Thats why they are sent to the mailgun servers and also arrive there.
However there are also so called "Delayed Bounces" that are sent to the server declared as mailserver using MX records in the domain.
Those delayed bounces are generally difficult to handle and there are opinions out there that they violate RFC.

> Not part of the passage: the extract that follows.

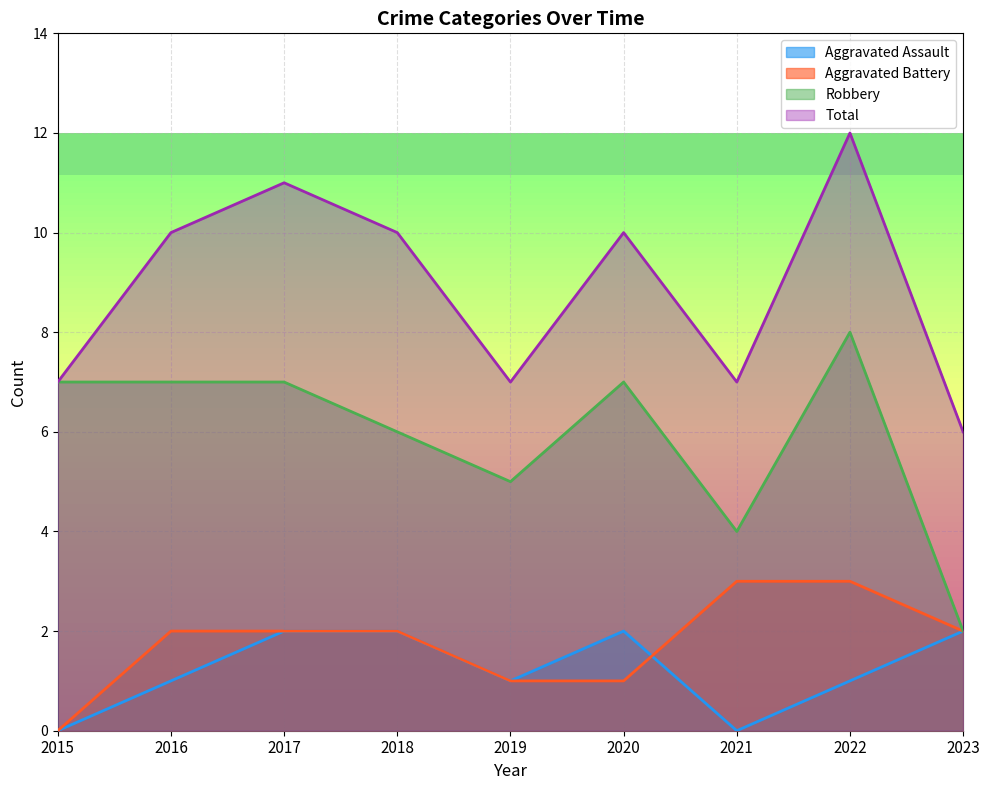

Reading left to right, what are all the values shown in this chart?

Aggravated Assault: 0	1	2	2	1	2	0	1	2
Aggravated Battery: 0	2	2	2	1	1	3	3	2
Robbery: 7	7	7	6	5	7	4	8	2
Total: 7	10	11	10	7	10	7	12	6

Those bounces are however very, very rare. Thats why mailgun does not handle them. The reason they use the clients domain in the return-path address is so that they can assign it to the right account. They just encode it that way...
In fact, as I was setting up my mailbox for bounces on my google apps mail, I recieved one such delayed bounce.
It was this email that made proper debugging possible which lead to the understanding of this issue.
So to sum up:
Yes, the address is incorrect. That is no problem for most bounces since the server does not use MX records to send them, but sends them directly to the server that has initated the conneciton.
However in case of delayed bounces, that also some times happen, the bounce will indeed go to the server behind the mx records of the domain specified in the return path address.
Those emails are not properly recognised as bounces at mailgun servers.